START Exercise data
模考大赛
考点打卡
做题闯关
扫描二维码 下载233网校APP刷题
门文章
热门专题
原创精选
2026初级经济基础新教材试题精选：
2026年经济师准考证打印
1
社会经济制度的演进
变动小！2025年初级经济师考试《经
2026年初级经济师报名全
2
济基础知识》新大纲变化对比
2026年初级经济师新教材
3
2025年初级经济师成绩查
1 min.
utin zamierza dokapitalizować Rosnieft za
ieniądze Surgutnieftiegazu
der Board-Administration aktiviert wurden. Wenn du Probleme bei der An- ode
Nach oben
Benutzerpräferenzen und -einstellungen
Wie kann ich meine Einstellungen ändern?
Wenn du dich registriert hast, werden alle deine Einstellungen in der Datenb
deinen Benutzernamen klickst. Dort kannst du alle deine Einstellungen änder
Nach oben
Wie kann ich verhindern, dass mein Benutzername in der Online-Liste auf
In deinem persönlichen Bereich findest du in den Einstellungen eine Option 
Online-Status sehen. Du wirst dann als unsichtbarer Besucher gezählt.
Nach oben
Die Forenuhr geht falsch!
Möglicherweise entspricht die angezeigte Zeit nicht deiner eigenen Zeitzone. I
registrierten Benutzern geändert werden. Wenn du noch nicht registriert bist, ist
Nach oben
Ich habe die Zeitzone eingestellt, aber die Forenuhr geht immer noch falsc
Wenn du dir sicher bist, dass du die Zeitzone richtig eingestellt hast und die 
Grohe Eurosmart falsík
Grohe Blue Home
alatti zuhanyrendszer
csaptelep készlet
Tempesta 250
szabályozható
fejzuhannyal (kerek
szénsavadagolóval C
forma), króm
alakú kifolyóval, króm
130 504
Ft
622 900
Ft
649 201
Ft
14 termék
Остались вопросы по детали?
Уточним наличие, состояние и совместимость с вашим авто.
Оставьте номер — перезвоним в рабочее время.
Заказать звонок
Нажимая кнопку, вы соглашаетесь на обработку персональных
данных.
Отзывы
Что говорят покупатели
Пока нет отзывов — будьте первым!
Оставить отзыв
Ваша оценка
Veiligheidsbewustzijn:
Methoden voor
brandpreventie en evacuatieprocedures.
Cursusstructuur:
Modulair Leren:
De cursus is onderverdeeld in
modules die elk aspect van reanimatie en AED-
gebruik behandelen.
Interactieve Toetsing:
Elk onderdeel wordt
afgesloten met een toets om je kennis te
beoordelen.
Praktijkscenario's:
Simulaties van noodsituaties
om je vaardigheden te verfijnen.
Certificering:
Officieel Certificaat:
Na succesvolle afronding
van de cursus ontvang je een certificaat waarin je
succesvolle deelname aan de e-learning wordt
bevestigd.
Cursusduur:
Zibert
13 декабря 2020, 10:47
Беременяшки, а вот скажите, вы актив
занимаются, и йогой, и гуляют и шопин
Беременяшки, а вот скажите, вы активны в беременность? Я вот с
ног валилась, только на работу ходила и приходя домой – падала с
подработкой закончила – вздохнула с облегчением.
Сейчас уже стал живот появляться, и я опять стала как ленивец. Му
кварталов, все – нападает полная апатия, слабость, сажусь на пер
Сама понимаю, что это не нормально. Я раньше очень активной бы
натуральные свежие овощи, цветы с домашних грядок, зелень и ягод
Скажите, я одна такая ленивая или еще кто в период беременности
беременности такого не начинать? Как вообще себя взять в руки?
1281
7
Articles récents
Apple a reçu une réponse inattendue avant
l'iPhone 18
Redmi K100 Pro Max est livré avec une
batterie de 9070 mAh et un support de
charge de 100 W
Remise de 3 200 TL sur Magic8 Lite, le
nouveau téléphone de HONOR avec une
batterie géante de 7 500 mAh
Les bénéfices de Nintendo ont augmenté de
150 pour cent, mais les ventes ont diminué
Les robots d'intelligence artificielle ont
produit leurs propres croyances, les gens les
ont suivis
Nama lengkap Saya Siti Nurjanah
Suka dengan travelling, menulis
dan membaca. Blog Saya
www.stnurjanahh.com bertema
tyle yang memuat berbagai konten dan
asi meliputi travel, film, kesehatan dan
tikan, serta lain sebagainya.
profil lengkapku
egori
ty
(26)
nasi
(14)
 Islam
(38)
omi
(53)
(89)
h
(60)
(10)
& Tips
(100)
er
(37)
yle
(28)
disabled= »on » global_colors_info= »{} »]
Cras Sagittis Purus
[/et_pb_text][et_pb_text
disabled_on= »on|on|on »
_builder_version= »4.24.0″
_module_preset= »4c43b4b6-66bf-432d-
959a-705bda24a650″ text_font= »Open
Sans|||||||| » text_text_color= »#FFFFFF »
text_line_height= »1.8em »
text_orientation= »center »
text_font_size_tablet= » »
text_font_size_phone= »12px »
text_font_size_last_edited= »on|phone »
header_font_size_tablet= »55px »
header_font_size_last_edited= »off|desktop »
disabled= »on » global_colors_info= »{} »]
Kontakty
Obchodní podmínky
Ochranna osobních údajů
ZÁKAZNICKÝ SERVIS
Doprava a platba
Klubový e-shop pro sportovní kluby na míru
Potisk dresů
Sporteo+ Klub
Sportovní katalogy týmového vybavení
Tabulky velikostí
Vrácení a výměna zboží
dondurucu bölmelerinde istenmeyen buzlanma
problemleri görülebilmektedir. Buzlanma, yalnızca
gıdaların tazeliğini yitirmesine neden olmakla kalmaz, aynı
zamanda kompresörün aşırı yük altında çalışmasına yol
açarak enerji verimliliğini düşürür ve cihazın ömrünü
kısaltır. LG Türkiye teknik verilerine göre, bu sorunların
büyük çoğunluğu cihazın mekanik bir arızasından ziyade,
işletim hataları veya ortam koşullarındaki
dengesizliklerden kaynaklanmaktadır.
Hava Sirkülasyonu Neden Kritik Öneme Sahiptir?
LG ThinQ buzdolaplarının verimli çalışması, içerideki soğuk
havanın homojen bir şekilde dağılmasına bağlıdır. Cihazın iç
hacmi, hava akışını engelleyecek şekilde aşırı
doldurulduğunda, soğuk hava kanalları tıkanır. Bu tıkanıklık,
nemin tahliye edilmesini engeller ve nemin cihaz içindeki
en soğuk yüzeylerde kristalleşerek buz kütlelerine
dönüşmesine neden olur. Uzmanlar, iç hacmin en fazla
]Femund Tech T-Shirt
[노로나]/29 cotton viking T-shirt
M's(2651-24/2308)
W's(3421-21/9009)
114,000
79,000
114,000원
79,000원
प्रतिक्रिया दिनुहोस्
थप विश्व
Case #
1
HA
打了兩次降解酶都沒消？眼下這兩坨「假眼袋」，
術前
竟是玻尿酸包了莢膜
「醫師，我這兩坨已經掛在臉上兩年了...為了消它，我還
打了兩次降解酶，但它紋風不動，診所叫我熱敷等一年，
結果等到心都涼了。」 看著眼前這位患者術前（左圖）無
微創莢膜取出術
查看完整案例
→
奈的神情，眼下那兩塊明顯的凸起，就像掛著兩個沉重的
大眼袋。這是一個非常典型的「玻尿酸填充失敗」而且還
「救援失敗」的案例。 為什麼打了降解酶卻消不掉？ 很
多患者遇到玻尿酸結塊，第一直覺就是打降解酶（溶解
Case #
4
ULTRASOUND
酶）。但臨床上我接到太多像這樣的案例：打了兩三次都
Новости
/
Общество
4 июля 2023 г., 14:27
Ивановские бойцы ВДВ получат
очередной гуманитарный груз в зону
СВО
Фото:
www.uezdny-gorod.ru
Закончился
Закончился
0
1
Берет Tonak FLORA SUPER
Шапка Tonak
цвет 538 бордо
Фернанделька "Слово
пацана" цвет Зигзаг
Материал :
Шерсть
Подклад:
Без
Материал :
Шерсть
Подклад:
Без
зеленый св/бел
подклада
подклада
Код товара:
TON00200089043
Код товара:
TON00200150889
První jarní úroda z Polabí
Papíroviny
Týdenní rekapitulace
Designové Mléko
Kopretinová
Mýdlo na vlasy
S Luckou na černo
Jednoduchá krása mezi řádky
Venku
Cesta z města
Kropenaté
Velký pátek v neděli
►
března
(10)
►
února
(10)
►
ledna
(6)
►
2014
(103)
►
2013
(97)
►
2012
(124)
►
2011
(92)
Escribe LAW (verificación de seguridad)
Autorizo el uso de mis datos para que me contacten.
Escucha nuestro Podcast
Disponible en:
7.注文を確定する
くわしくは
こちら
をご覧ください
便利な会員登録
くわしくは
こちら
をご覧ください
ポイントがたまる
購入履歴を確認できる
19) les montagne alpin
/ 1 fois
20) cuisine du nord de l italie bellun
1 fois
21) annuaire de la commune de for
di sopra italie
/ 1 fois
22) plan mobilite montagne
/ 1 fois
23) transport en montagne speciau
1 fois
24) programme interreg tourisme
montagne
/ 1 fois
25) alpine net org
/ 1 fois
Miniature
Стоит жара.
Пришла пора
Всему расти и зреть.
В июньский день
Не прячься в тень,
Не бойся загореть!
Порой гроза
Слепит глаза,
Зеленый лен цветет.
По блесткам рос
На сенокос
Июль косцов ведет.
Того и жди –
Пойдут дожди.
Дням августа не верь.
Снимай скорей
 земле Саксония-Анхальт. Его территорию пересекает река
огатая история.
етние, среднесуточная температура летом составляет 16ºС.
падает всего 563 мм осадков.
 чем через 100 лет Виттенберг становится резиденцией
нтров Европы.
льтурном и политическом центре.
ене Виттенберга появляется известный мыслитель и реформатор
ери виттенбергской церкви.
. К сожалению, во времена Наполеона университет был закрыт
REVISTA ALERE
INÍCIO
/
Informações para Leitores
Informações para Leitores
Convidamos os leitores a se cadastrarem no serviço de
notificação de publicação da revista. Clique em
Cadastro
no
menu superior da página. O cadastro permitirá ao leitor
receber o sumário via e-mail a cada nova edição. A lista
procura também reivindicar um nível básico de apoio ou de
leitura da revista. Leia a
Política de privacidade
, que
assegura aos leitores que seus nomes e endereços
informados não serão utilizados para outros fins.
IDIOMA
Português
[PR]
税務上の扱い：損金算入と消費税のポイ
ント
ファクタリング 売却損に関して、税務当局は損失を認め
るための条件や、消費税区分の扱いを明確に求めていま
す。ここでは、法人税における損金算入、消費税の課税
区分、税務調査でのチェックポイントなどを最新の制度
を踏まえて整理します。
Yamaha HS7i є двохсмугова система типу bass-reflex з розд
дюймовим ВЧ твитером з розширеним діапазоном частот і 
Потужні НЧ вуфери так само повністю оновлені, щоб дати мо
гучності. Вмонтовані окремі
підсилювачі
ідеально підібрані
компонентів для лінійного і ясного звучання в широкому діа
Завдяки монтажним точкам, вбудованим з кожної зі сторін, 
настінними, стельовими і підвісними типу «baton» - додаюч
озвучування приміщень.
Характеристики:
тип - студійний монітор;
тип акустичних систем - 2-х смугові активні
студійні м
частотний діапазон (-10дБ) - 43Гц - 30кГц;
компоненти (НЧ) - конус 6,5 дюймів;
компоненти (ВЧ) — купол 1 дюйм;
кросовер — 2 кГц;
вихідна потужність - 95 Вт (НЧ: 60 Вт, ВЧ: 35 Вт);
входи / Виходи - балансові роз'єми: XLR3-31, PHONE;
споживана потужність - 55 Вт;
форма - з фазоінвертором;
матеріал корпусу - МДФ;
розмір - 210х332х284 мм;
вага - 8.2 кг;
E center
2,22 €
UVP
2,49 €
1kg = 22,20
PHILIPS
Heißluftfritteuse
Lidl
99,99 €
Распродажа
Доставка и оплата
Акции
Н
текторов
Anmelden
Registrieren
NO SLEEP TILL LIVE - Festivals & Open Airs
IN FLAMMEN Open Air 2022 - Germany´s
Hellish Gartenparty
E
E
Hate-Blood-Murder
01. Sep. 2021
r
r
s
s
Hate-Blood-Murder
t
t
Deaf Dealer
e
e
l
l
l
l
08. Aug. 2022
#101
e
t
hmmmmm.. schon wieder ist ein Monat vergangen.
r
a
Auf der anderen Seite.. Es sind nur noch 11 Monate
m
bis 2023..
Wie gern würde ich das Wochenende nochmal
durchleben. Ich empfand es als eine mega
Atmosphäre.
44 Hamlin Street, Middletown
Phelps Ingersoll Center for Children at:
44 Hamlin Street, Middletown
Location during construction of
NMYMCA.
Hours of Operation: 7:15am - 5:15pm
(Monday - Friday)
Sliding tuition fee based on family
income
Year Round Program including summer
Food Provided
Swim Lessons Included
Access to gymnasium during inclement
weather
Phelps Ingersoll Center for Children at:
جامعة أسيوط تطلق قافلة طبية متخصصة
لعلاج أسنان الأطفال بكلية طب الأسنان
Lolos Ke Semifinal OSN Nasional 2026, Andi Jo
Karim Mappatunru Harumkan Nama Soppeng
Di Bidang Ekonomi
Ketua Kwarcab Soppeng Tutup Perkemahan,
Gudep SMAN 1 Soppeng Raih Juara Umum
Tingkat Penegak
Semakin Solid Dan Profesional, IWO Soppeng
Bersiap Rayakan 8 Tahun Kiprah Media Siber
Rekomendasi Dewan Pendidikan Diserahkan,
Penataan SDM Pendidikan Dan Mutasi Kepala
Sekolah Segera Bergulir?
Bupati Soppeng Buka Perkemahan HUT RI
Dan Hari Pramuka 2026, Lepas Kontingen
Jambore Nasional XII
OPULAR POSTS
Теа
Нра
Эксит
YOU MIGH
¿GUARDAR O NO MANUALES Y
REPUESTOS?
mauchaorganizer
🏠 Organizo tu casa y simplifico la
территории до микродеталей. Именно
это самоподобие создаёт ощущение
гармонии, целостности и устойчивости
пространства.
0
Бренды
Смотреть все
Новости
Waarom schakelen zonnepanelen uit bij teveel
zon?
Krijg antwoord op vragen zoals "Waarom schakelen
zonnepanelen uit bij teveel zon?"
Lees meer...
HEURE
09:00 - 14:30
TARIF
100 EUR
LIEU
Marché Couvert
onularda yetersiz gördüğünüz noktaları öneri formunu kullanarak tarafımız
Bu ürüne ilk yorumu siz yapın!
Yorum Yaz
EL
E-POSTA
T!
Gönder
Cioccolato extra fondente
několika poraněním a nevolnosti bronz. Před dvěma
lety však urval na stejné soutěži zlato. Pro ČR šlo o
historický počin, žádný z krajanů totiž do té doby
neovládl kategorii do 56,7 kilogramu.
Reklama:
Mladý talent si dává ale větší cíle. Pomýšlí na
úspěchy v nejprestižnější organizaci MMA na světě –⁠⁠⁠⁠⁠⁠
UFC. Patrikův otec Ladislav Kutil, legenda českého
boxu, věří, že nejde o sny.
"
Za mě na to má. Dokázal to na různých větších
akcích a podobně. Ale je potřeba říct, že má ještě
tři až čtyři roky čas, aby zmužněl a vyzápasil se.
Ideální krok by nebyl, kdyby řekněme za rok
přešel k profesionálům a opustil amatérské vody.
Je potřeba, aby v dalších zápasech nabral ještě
END Exercise data
■ **Problem to solve**:
Among the lines above, count those that include the word "dass". Give only the result.

■ **Result of this exercise**:
2